(in response to Chuck Wendig’s question: Why I write)
Two third-graders remained, back-to-back survivors outside on the basketball court during a sunny day at recess. Only, it wasn’t basketball these two kids were trying to endure. They were surrounded by their squabbling classmates bounded only by a painted yellow line on the asphalt. I, through no amount of athletics, had been one of the two kids that lasted this long in a sadistic version of dodgeball.
Some call it ‘poisonball’. The rules are simple. No teams. Players outside the square try to hit the players inside the square with a dodgeball. Players inside dodge, and if an insider player can catch a ball thrown from a player outside, then the outside player has to come in the square. Last player standing inside the square wins after successfully dodging or catching a ball.
I remember the other kid next to me took it hard on the face, and then all eyes fell on me with brutally-honest looks of disbelief. This guy? The last one? He never makes it this far. I’m even bewildered. The fatass coach from faraway is whistling the kids back in, time for next class, but Hell No! I’ve made it this far. And the crazy thing is, the other kids don’t leave. Let’s just see if this loser can win. They defer to the gunslinger to throw the killing blow — the one that took out the girl just before me. All I have to do is dodge it. Don’t even try to catch it.
I tried to catch it.
Next class was English. I sucked at English like I sucked at catching a ball. There were the other kids from recess with their disapproving looks. “Why did you even try to catch it?” one of them asked. “You know you can’t catch anything.” I think he might have been my best friend.
The assignment for the class was to read out loud whatever creative drivel a third-grader could muster from the night before. Mind you, this was during the 80s, and we had no inkling we’d be part of the aged pop-culture stereotype of neon-colored shirts, Pac-Man and Sony Walkmans.
I remember being so damned nervous (an anxiety that stays with me today). That night before, I wrote four pages of scribbly long-hand about what? Skeletons? Skeletons in caves? Why did I write about that?
Then I remembered that when I was writing the piece, I had such fun with it — a painful kind of fun. The story came out haltingly at first and then gushed out into a swashbuckling romp about a kid that gets lost in the woods and finds a cave full of reanimated skeletons. Fighting ensues. Bones get broken.

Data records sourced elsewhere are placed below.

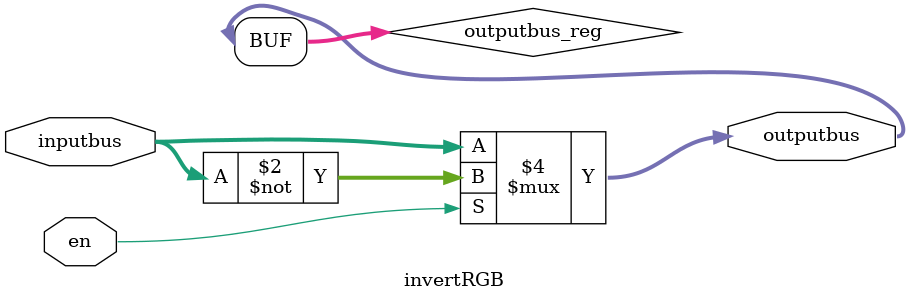
<source format=v>
`timescale 1ns / 1ps


module invertRGB(
        input [23:0] inputbus, //RGB PIXEL DATA IN
        input en, 
        output [23:0] outputbus ////RGB PIXEL DATA OUT
    );
    
    reg [23:0] outputbus_reg;
    
    always @ (inputbus) begin
     begin
                    if(en) //If en is high, invert RGB
                        begin
                         outputbus_reg =  ~inputbus; 
                        end
                   else 
                        begin
                         outputbus_reg =  inputbus;  
                        end
                    
     end
    end
    
    assign outputbus = outputbus_reg;
    
endmodule

</source>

I read that story to the class, voice quavering. This was the failed dodgeball survivor. I never looked up from the pages, reading out loud and telling the story to myself (and strangely enjoying it from afar). When I was done, I felt like I was zapped once by an electric cattle-prod because kids were clapping. Loud applause. Genuine. Suddenly, I’m not that kid who tried to stare dodgeball fate in the face and lost. I had transcended that, and all of this from words I plucked from my mind and put on the page. It was magical. Not everyone clapped, my best friend among those looking at me like I came from another planet, but that writer-spirit that had revealed itself to me that day was too powerful to deny. It said, “Finally, you’re listening to me. Now get your shit together and start writing more.”
Years passed. I tried to rekindle that school-day magic and found myself too distracted and aloof, periods of my life without putting words to story. Youth excuses a lot, but the muse stuck with me somehow. Even during those periods of my life where other talents and events took over and tried to quiet down the writer inside, the nagging itch to write remained.

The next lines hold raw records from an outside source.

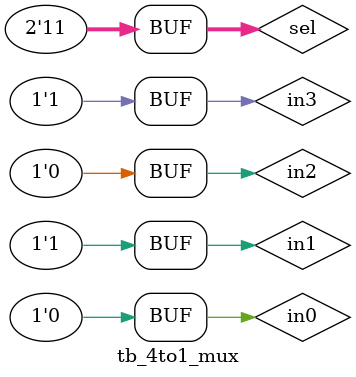
<source format=v>
`timescale 1ns/100ps

module tb_4to1_mux;

  reg  in0, in1, in2, in3;
  reg [1:0] sel;
  
  wire out_df, out_st, out_bh;

  mux_top mux_top0(.out_df(out_df), .out_st(out_st), .out_bh(out_bh), 
              .in0(in0), .in1(in1), .in2(in2), .in3(in3), .sel(sel));

  initial begin 
    in0 = 1'bx; in1 = 1'bx; in2 = 1'bx; in3 = 1'bx; sel = 2'bx;
  
    #10
    in0 = 0; in1 = 1; in2 = 0; in3 = 1; sel = 2'b00;
    
    #10
    sel = 2'b01;
    
    #10
    sel = 2'b10;
    
    #10
    sel = 2'b11;
    
    #10;
  end
              
endmodule
</source>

College was more than confusing. So confusing I didn’t even try to improve my writing through academia. One semester my writing is loved and heralded by an English professor. The following semester an English professor is beheading everything I write with a sea of red ink.
I cleverly tried to destroy my writing urges by hanging around those that had no business or interest in fiction writing. It’s pretty easy to find people waiting to throw rubber balls at you (real or imaginary). Then I realize I’m that kid again in the middle of the square waiting to get hit. Do I dodge or get hit? Don’t even try to catch the ball.

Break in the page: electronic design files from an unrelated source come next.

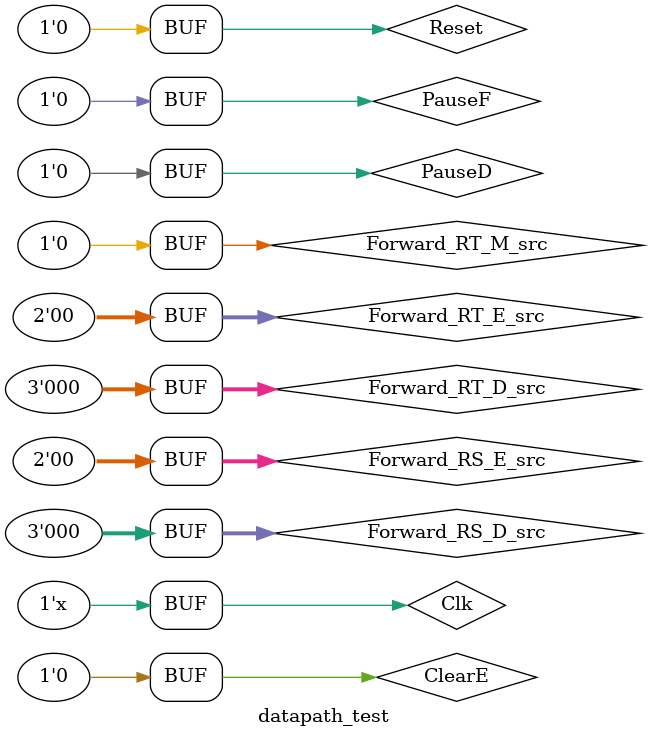
<source format=v>
`timescale 1ns / 1ps


module datapath_test;

	// Inputs
	reg [2:0] Forward_RS_D_src;
	reg [2:0] Forward_RT_D_src;
	reg [1:0] Forward_RS_E_src;
	reg [1:0] Forward_RT_E_src;
	reg Forward_RT_M_src;
	reg ClearE;
	reg PauseD;
	reg PauseF;
	reg Clk;
	reg Reset;

	// Outputs
	wire [31:0] IRD_out;

	// Instantiate the Unit Under Test (UUT)
	datapath uut (
		.Forward_RS_D_src(Forward_RS_D_src), 
		.Forward_RT_D_src(Forward_RT_D_src), 
		.Forward_RS_E_src(Forward_RS_E_src), 
		.Forward_RT_E_src(Forward_RT_E_src), 
		.Forward_RT_M_src(Forward_RT_M_src), 
		.ClearE(ClearE), 
		.PauseD(PauseD), 
		.PauseF(PauseF), 
		.Clk(Clk), 
		.Reset(Reset), 
		.IRD_out(IRD_out)
	);

	initial begin
		// Initialize Inputs
		Forward_RS_D_src = 0;
		Forward_RT_D_src = 0;
		Forward_RS_E_src = 0;
		Forward_RT_E_src = 0;
		Forward_RT_M_src = 0;
		ClearE = 0;
		PauseD = 0;
		PauseF = 0;
		Clk = 0;
		Reset = 0;

		// Wait 100 ns for global reset to finish
		#100;
        
		// Add stimulus here

	end
   always #10 Clk = ~Clk;
endmodule


</source>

But that’s what writing became.
I tried to catch the ball because it wasn’t part of my logic. Writing can be something SO difficult and improbable, I shouldn’t even try to attempt it. Yet, here I am, still doing it, wondering if I can actually catch that ball this time and put something amazing down on paper.
I’ve spent countless hours recording music, creating entire fully-produced songs lone-wolf style. It’s as exhilarating as it is exhaustive. You create as a god. First there is nothing, then there is something: an intangible thing spawning from neurotransmitters traveling across synapses. The end result, whether good or bad, is something that is tangible, sonically, at least. It’s here and it’s real.
As much of a rush that may sound like, it compares nothing to the feeling of the writing process for me. It’s a mad thing to do, and yet it’s what I want and continue to do. There are so many great writers and great works, known and unknown, everywhere, fueling and goading me on.
After decades of aimless writing and wallops of rejection, I am now a published writer, but I’m still just breaking the surface. And though they are still out there, along with my dangerous self-doubts and time constraints, dodgeballs in hands, I’m still crazy enough to stand there waiting for them to throw.